Cela dit, il ne se faisait aucune illusion sur la manière dont ils réagiraient. Toutefois, la menace d’un engagement ultérieur avec ces extraterrestres resterait toujours aussi lointaine jusqu’au départ de la flotte. Il n’aurait jamais une meilleure occasion de partager ses projets avec ses commandants de vaisseaux et d’obtenir leur avis.

Geary fit une annonce générale, non sans regretter à demi de ne pouvoir plutôt combattre à nouveau les extraterrestres, et en redoutant plus ou moins aussi de voir toutes ses options suivantes tourner en eau de boudin.

Deux

La salle pouvait tout au plus contenir une douzaine de personnes, mais le logiciel de conférence permettait de l’« agrandir » afin d’héberger toutes les présences virtuelles assistant à la réunion. Geary porta le regard au bout de la table, laquelle donnait l’impression de s’être allongée pour permettre à tous les officiers de s’y installer. Les commandants de tous les vaisseaux de la flotte, ainsi que d’autres personnages tels que le lieutenant Iger, le docteur Nasr, les deux émissaires Charban et Rione et certains des experts en xénobiologie, lui retournèrent son regard.
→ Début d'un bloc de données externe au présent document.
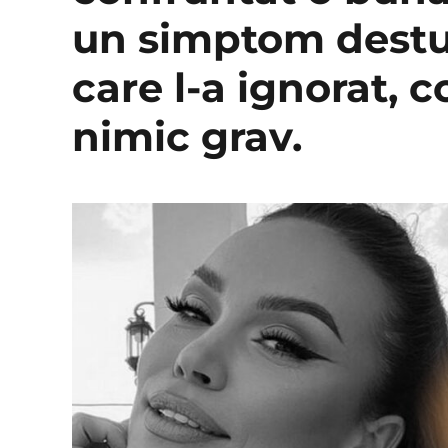
un simptom destul
care l-a ignorat, 
nimic grav.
Quelques personnes restaient hors de vue et de portée d’ouïe des participants, exception faite de Geary et Desjani. Choisies parmi les représentants des anciens prisonniers de guerre hébergés à bord du Mistral et du Typhon, celles-là étaient autorisées à observer et écouter. Si d’aventure leurs pairs d’un grade plus élevé et imbus de leur propre valeur venaient à l’apprendre, tous exigeraient sans doute de siéger eux aussi à la conférence et de donner de la voix, mais ça n’allait tout bonnement pas se produire.
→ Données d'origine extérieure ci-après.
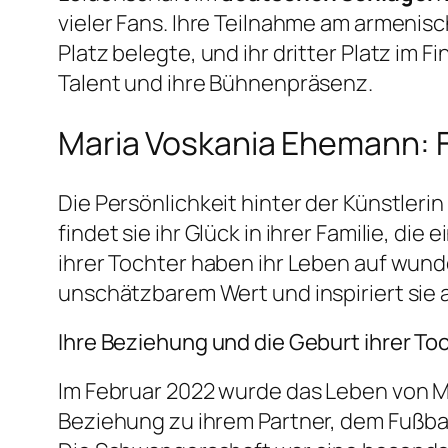
vieler Fans. Ihre Teilnahme am armeni
Platz belegte, und ihr dritter Platz im F
Talent und ihre Bühnenpräsenz.
Maria Voskania Ehemann: F
Die Persönlichkeit hinter der Künstleri
findet sie ihr Glück in ihrer Familie, di
ihrer Tochter haben ihr Leben auf wunde
unschätzbarem Wert und inspiriert sie a
Ihre Beziehung und die Geburt ihrer Toc
Im Februar 2022 wurde das Leben von Ma
Beziehung zu ihrem Partner, dem Fußbal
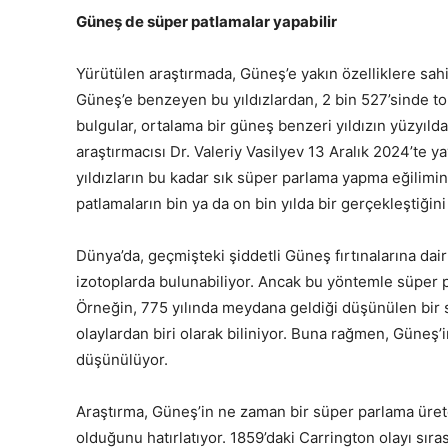
Güneş de süper patlamalar yapabilir
Yürütülen araştırmada, Güneş’e yakın özelliklere sahip 
Güneş’e benzeyen bu yıldızlardan, 2 bin 527’sinde to
bulgular, ortalama bir güneş benzeri yıldızın yüzyıld
araştırmacısı Dr. Valeriy Vasilyev 13 Aralık 2024’te
yıldızların bu kadar sık süper parlama yapma eğilimind
patlamaların bin ya da on bin yılda bir gerçekleştiği
Dünya’da, geçmişteki şiddetli Güneş fırtınalarına dair
izotoplarda bulunabiliyor. Ancak bu yöntemle süper p
Örneğin, 775 yılında meydana geldiği düşünülen bir s
olaylardan biri olarak biliniyor. Buna rağmen, Güneş
düşünülüyor.
Araştırma, Güneş’in ne zaman bir süper parlama üret
olduğunu hatırlatıyor. 1859’daki Carrington olayı sır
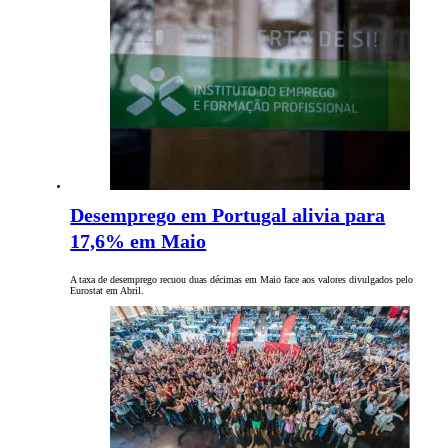
Desemprego em Portugal alivia para
17,6% em Maio
A taxa de desemprego recuou duas décimas em Maio face aos valores divulgados pelo
Eurostat em Abril.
Les réunions qui s’étaient tenues dans cette même salle et avaient pris une tournure dramatique depuis que Geary assumait le commandement de la flotte avaient déjà été par trop nombreuses à son goût. Au cours de son siècle de sommeil de survie, les conférences stratégiques de la flotte avaient dégénéré en meetings politiques en roue libre, durant lesquels chaque commandant cherchait à obtenir le soutien de ses subalternes. Quand on l’avait retrouvé et ranimé, le capitaine Geary était de loin le plus ancien officier de l’Alliance puisqu’il avait été promu près d’un siècle plus tôt. Peu lui importait à l’époque, mais, à la mort de l’amiral Bloch, il s’était retrouvé à la tête de la flotte de par son ancienneté. Telle avait été la dernière décision de Bloch. En outre, aux yeux de Geary, son devoir l’exigeait. Plusieurs des commandants de vaisseau de l’époque avaient été suffisamment déstabilisés par l’une ou l’autre de ces deux motivations pour voir sa promotion d’un mauvais œil. Tout le processus consistant à ne pas se contenter de solliciter l’opinion de ses subordonnés mais encore à cultiver leurs suffrages avait paru à Geary scandaleusement erroné. Il avait alors compris à quel point un siècle de guerre sanguinaire avait altéré la structure même de la flotte et corrompu le comportement de ses officiers.